C’è una funzione necessaria e non distruttiva della guerra, ed è sviluppata da Eraclito: un filosofo a cui Hegel amava ricollegarsi, ma che, in realtà, pensava in un modo molto diverso. Si suol dire che per Eraclito «la guerra è madre di tutte le cose». Ma, detto così, il principio suona male, perché volge al femminile ciò che in greco è maschile. Preferisco tradurre: «Il contrasto è padre di tutte le cose»; perché l’esser padre è una funzione diversa dall’esser madre. La guerra non genera dal proprio grembo le cose (e tanto meno quella salute morale, a cui credeva la generazione del ‘14).

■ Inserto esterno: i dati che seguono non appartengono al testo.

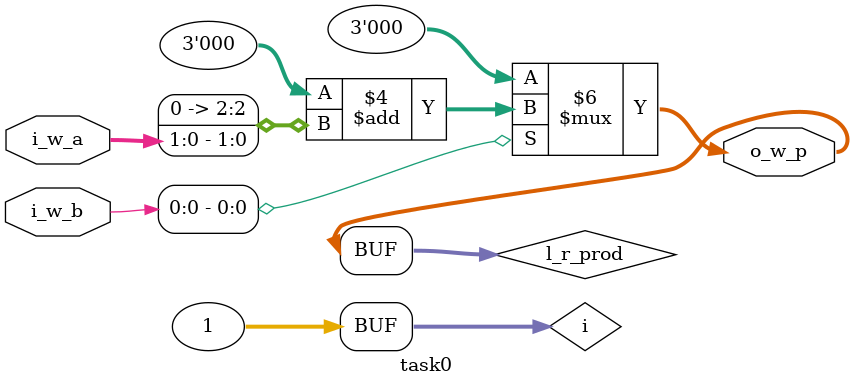
<source format=v>
module task0 #(
    parameter p_width = 1
) (
    output wire [(p_width*2):0] o_w_p,
    input wire [p_width:0] i_w_a,
    input wire [p_width:0] i_w_b
);

    //TODO 1: implement multiplier
    integer i;
    reg [(p_width*2):0] l_r_prod;

    always @(*) begin
        l_r_prod = 0;
        for(i = 0; i < p_width; i=i+1) begin
            if(i_w_b[i])
                l_r_prod = l_r_prod + (i_w_a << i);
        end
    end

    assign o_w_p = l_r_prod;
endmodule
</source>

Ma le cose nascono col contrasto, perché (come dice un altro frammento) «tutte le cose dall’Uno, e nell’Uno tutte le cose». Il molteplice, cioè, forma un «mondo comune» appunto perché le cose contrastano. Se non contrastassero svanirebbero nel nulla; e, con esse, la loro unità. Dunque gli unanimismi, i pacifismi, i consociativismi, i conformismi che mascherano il contrasto (come quelle deliberazioni «per consenso» spesso seguite da dichiarazioni di voto per dire che, se si fosse votato, si sarebbe votato contro) non giovano alla pace. Giovano alla resa, alla speranza di durare a buon mercato il più a lungo possibile. Ma, in generale, molto meno a lungo di quanto si spera.